* [Supplied passage]
══════════════════════════════

Spamassassin Beats CRM-114 In Anti-Spam Shootout

The Mozilla ThunderBird SPAM filter by k.ellsworth · 2004-06-22 15:30 · Score: 5, Interesting

the mozilla spam filter does a very good job too, when it learns enough it becomes over 95% acurate. i dropped evolution for it , and never looked back

--
Putting a windows cd backwards, plays evil messages, but it gets worse, putting it right, installs windows.

Re:The Mozilla ThunderBird SPAM filter by Cyb3rBull3ts · 2004-06-22 15:37 · Score: 2, Interesting

If you use the Mozilla TB spam filter with your ISP filter its near 99% accurate.

I have gone from a wopping 200 spam messages a day (a very old e-mail address) to the occational spam message once a week.

Leme do the math. 200*7 = 1400. 1399/1400 = 0.9992857 accruaccy. Not TOO bad :D
Re:The Mozilla ThunderBird SPAM filter by Mark_MF-WN · 2004-06-22 15:40 · Score: 3, Interesting

It works with IMAP too -- which is something most other spam filters aren't capable of.

I didn't RTFPDF... by john_smith_45678 · 2004-06-22 15:32 · Score: 3, Interesting

The best-performing filters reduced the volume of incoming spam from about 150 messages per day to about 2 messages per day.

How many false positives though?

--
John Kerry is a Joke!

I use two... by hkfczrqj · 2004-06-22 15:33 · Score: 2, Interesting

I use Spamassassin. Surviving mail then goes through CRM-114. At least in my case, it works better than each of the filters on its own.

Mozilla Messenger / Thunderbird Performance? by Mark_MF-WN · 2004-06-22 15:34 · Score: 5, Interesting

I wonder how Mozilla Messenger/Thunderbird's spam filtering stacks up against these filters? I've heard some negative comments about the Mozilla filtering system, but it's worked wonders for me.

Re:Mozilla Messenger / Thunderbird Performance? by dasmegabyte · 2004-06-22 17:00 · Score: 2, Interesting

From person experience, it works pretty well (I think Mail.App is good too, but the management of the junk once marked needs to be customized). But since it's not really a server side program, you can't run a server-side test on it. Hence why it wasn't included in this test.

══════════════════════════════

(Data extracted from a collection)

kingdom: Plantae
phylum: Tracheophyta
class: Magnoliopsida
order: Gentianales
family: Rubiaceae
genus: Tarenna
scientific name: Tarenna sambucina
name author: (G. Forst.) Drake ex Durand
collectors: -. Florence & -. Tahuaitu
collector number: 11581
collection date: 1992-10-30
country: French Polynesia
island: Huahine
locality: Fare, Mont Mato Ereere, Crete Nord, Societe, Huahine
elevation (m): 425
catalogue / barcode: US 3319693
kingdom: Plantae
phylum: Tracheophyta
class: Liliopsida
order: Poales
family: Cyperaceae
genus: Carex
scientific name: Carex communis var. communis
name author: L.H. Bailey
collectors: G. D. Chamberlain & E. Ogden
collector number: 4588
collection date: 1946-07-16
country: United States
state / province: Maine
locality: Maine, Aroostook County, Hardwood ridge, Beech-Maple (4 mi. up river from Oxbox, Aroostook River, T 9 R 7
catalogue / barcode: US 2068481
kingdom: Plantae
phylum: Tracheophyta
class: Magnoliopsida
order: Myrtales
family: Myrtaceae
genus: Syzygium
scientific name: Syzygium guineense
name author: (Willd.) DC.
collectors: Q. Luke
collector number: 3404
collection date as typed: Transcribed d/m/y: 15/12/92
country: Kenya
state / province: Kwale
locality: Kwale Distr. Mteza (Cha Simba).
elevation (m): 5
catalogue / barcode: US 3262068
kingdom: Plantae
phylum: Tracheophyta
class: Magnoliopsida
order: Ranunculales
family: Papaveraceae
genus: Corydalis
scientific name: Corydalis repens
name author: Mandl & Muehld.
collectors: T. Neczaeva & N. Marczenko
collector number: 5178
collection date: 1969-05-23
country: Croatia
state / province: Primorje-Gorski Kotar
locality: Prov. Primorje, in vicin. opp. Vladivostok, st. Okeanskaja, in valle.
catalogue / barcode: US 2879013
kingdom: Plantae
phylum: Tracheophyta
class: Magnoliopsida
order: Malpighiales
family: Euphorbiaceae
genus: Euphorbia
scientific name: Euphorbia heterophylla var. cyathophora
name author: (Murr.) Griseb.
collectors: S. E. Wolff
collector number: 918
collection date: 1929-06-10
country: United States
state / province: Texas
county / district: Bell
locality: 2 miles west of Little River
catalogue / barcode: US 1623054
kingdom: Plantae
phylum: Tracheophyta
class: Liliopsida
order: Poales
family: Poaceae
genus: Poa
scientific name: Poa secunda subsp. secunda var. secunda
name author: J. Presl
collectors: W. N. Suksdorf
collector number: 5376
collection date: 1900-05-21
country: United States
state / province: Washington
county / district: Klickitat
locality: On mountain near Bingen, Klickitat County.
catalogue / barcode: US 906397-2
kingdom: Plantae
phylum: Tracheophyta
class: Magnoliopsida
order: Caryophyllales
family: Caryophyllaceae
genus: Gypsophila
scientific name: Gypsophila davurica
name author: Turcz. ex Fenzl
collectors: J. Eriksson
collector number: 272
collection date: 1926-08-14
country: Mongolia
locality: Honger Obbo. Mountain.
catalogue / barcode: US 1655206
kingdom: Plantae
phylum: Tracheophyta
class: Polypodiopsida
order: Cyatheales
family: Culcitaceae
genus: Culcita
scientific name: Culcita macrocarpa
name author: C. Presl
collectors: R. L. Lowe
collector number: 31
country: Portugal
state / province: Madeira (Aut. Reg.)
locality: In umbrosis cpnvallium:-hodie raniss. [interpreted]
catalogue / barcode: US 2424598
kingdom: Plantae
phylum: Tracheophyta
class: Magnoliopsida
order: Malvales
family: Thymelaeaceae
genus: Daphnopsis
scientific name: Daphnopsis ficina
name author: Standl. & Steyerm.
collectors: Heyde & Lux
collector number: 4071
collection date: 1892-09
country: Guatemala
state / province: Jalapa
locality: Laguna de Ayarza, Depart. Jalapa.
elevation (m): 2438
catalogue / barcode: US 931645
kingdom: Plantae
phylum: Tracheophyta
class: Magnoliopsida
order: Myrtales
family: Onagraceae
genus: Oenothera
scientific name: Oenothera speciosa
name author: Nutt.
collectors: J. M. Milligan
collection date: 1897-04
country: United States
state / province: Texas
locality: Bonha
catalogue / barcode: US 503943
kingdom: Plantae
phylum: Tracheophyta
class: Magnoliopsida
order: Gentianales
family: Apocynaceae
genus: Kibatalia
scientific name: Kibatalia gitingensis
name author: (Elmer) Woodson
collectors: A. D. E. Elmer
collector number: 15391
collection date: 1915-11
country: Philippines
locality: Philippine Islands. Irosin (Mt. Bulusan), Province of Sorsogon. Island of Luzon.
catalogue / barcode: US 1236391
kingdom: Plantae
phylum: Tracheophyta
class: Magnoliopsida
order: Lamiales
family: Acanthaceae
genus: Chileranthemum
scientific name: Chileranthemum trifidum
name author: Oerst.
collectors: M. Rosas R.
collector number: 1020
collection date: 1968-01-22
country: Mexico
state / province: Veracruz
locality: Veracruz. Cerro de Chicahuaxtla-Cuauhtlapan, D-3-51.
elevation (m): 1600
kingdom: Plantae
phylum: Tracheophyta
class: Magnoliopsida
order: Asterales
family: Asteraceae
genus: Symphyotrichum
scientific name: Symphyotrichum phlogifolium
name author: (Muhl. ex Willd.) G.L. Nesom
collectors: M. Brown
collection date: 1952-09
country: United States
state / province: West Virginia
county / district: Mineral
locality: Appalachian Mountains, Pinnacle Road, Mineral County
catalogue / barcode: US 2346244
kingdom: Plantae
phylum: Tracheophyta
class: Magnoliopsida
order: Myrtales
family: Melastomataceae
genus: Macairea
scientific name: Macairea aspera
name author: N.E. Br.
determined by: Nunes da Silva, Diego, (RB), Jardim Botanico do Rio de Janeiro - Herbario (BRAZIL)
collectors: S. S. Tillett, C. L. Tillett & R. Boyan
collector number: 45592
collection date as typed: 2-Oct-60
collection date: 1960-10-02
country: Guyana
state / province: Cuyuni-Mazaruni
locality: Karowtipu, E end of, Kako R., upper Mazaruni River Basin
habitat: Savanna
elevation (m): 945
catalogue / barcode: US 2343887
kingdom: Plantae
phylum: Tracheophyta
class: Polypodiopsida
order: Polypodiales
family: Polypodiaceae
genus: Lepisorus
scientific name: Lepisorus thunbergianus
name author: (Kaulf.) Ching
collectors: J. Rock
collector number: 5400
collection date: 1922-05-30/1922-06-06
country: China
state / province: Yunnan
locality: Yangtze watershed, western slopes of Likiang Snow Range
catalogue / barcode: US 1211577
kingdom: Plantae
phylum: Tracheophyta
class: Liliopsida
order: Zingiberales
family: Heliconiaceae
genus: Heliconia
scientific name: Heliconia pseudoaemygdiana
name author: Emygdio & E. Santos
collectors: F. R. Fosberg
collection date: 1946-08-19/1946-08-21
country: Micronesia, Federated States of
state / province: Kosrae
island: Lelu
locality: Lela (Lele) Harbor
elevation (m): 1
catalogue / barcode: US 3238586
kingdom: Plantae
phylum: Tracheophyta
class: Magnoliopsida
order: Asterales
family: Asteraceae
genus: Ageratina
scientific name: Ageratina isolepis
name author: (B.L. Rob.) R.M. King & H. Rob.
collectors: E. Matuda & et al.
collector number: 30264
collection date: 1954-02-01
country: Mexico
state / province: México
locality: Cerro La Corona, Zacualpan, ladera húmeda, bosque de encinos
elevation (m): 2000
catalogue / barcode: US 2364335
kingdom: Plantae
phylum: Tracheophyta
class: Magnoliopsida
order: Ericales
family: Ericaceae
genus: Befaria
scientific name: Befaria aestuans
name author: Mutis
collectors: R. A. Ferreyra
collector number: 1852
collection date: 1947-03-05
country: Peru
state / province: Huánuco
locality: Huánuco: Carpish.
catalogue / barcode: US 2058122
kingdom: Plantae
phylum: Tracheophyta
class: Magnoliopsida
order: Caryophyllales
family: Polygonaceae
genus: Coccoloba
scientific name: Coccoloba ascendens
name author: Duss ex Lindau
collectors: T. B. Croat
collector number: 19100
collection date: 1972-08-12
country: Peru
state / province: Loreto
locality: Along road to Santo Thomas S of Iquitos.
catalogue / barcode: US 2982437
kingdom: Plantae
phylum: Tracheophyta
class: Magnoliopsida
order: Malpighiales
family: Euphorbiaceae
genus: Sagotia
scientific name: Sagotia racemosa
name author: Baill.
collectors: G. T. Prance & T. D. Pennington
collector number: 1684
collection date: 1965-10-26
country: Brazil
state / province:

══════════════════════════════

* [Set exercise] Pick up the spam-filter forum thread above from where it stops, writing the next few lines in the same style.

* [Output for this task]
Some anecdotal "evidence" for you: some of the users at my office run their own spam engines on their desktops because they're control freaks. I let them pass by SpamAssassin entirely. In my observation, SpamAssassin works WAY better. It cleans about 90% of the spam we get, whereas most of the add-on desktop clients I've seen are 60-70% effective. Meaning about every third email gets through.

Either way, I would never run an email address "in the wild" without some kind of spam software. Not any more. I resisted for YEARS, but when I started pulling up Squirrelmail...and the first three PAGES of mail were all spam missed by the (SLOWWWWW) Squirrelmail bayesspam plugin...I moved on to using only IMAP client apps with SOME KIND of spam detection built in.

--
Hey freaks: now you're ju

Real way to block spam by DRWHOISME · 2004-06-22 15:35 · Score: 2, Interesting

Is to do away with current email protocols and go with new ones with verification.

That should take care of the problems. The gov is now concentrating on this.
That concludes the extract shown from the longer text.